◆ Assigned task 1 ◆
Duplicate part of the passage on antibody levels after SARS-CoV-2 vaccination: begin at the words "The median [interquartile" and stop after the words "both P < .001].".
◆ Assigned task 2 ◆
Decide whether each statement agrees with the passage on antibody levels after SARS-CoV-2 vaccination, answering yes or no and quoting the words of the passage that decide it. (a) Every control subject seroconverted after two vaccinations. (b) Antibody levels in patients with CKD G4/5 rose after a third vaccination. (c) After three vaccinations, 63% of dialysis patients had an antibody level above 1000 BAU/mL.
◆ Assigned task 3 ◆
Continue the passage on antibody levels after SARS-CoV-2 vaccination from the point where it stops.

____ Text block

Antibody level after SARS-CoV-2 vaccination

The median [interquartile range (IQR)] RBD IgG antibody level after two vaccinations was 3713 (2291–6451) BAU/mL in control subjects and all these subjects seroconverted. In comparison with control subjects, antibody levels and seroconversion rates were significantly lower in patients with CKD G4/5 [2097 (828–4077) BAU/mL and 96% seroconversion; P ≤ .001 and P = .006, respectively], in dialysis patients [1375 (431–2896) BAU/mL and 92% seroconversion; both P < .001] and in KTR [66 (8–573) BAU/mL and 49% seroconversion; both P < .001].

Antibody level and seroconversion rate did not increase in patients with CKD G4/5 after a third vaccination (Fig. 1A and B). In contrast, a rise in antibody levels after third vaccination was observed in both dialysis patients (P < .001) and KTR (P < .001). Seroconversion after a third vaccination was observed in 26% of dialysis patients and 43% of KTR who did not respond after two vaccinations. An antibody level >1000 BAU/mL after three vaccinations was induced in 55% of patients with CKD G4/5, 63% of dialysis patients and 25% of KTR (Table 2a and b).

________
____ Dataset records

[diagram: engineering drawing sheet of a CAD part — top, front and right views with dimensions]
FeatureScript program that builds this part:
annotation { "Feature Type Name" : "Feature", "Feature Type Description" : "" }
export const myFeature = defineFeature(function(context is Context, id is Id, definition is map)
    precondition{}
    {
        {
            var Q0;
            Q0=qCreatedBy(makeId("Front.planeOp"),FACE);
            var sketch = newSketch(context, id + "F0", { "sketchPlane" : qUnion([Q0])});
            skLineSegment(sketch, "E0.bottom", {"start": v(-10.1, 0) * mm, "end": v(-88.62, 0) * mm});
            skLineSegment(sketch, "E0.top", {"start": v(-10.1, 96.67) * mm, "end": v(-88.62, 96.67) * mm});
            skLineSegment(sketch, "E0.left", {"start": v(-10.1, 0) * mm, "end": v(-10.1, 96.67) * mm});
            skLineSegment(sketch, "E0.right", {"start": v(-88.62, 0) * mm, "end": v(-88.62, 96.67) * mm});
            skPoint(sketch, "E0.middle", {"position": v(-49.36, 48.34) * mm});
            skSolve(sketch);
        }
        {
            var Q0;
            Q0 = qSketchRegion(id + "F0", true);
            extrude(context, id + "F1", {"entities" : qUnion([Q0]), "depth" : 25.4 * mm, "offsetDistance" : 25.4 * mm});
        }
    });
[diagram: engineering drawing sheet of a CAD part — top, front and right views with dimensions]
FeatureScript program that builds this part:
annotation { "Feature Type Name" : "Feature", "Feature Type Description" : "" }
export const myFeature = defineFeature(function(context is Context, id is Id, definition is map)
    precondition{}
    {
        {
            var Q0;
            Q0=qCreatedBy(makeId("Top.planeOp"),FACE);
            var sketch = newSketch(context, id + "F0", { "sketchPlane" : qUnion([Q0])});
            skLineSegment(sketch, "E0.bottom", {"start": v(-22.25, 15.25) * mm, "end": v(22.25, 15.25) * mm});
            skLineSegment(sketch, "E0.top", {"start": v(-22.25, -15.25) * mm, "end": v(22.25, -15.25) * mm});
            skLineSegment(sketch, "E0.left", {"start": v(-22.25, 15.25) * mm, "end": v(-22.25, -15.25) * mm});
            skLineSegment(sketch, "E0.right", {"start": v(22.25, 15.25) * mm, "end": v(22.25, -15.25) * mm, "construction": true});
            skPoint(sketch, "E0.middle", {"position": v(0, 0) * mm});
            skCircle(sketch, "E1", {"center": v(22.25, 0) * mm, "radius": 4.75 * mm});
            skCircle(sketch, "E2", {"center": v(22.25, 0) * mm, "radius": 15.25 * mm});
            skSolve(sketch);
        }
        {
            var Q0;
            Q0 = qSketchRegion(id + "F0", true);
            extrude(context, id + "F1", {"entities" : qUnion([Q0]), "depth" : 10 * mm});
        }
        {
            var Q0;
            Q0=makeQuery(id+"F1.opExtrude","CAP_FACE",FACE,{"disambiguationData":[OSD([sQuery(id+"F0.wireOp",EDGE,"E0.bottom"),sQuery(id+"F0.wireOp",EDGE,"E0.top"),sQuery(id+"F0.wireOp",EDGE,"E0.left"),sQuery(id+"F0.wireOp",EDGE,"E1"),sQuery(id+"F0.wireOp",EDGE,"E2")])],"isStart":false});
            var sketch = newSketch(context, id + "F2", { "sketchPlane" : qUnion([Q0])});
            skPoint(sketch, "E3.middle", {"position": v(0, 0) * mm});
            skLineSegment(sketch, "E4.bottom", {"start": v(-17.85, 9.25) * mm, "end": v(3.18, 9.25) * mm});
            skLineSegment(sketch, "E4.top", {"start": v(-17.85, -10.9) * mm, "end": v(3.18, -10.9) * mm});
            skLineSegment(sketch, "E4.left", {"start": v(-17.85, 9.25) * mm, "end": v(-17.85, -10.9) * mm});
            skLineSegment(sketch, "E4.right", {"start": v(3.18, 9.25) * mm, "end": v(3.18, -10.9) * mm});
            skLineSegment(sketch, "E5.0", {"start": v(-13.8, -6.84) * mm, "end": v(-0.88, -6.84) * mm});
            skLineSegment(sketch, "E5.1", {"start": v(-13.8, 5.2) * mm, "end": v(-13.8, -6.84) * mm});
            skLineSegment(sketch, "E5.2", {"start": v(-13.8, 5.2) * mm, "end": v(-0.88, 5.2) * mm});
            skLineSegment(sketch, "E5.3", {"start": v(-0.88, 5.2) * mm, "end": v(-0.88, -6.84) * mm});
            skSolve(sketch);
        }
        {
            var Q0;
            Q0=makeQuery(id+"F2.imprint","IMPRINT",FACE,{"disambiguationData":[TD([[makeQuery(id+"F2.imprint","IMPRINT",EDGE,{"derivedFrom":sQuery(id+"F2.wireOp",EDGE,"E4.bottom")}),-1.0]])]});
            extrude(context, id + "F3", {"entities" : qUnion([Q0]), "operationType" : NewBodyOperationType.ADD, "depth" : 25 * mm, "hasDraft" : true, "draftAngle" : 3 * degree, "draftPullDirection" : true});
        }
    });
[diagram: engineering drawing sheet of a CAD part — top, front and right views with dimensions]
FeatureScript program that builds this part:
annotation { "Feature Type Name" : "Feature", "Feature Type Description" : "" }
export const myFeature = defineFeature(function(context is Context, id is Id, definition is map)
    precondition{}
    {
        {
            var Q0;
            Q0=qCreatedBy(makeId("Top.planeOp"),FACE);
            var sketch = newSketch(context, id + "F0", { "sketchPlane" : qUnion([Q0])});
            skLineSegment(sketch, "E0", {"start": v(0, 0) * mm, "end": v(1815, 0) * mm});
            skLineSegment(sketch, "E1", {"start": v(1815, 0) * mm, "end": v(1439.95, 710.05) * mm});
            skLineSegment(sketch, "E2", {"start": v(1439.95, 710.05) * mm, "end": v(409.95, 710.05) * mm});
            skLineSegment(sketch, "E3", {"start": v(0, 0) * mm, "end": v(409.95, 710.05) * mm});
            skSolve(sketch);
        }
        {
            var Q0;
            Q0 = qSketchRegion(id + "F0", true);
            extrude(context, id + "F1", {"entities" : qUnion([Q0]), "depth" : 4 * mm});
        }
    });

________

◆ Response area 1 ◆
The median [interquartile range (IQR)] RBD IgG antibody level after two vaccinations was 3713 (2291–6451) BAU/mL in control subjects and all these subjects seroconverted. In comparison with control subjects, antibody levels and seroconversion rates were significantly lower in patients with CKD G4/5 [2097 (828–4077) BAU/mL and 96% seroconversion; P ≤ .001 and P = .006, respectively], in dialysis patients [1375 (431–2896) BAU/mL and 92% seroconversion; both P < .001] and in KTR [66 (8–573) BAU/mL and 49% seroconversion; both P < .001].

◆ Response area 2 ◆
(a) Yes: "all these subjects seroconverted."
(b) No: "Antibody level and seroconversion rate did not increase in patients with CKD G4/5 after a third vaccination."
(c) Yes: "An antibody level >1000 BAU/mL after three vaccinations was induced in 55% of patients with CKD G4/5, 63% of dialysis patients."

◆ Response area 3 ◆
Figure 1: — RBD IgG antibody levels (A) and seroconversion rates (B) after two and three SARS-CoV-2 vaccinations. These figures describe antibody levels and response rates in patients with CKD G4/5, dialysis patients and KTR who have data available on the first two vaccinations, and the third vaccination.

Table 2a:

RBD IgG antibody levels after two and three vaccinations in patients with CKD stages G4/5 and dialysis patients categorized by use of immunosuppressive drugs.

	2 vaccinations				3 vaccinations
		Immunosuppressive treatment				Immunosuppressive treatment
	All	No	Yes	P ^a	All	No	Yes	P ^a
CKD G4/5, n (%)	400 (100)	378 (94)	22 (6)		40 (100)	31 (78)	9 (22)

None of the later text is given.